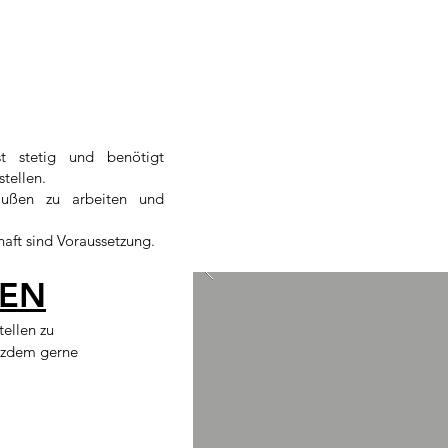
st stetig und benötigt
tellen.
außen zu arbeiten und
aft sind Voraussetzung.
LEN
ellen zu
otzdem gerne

---

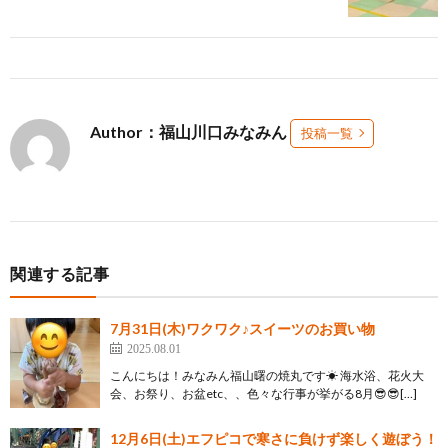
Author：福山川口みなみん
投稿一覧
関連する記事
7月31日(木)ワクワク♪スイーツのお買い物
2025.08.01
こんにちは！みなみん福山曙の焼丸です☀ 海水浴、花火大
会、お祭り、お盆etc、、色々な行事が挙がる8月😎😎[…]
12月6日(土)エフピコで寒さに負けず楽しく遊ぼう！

:: PROBLEM TO SOLVE ::
Extract from the listing above the lines between the line containing "会、お祭り、お盆etc、、色々な行事が挙がる8月😎😎[…]" and the line containing "12月6日(土)エフピコで寒さに負けず楽しく遊ぼう！", keeping both of those lines. Output nothing else.

:: TASK RESPONSE ::
会、お祭り、お盆etc、、色々な行事が挙がる8月😎😎[…]
12月6日(土)エフピコで寒さに負けず楽しく遊ぼう！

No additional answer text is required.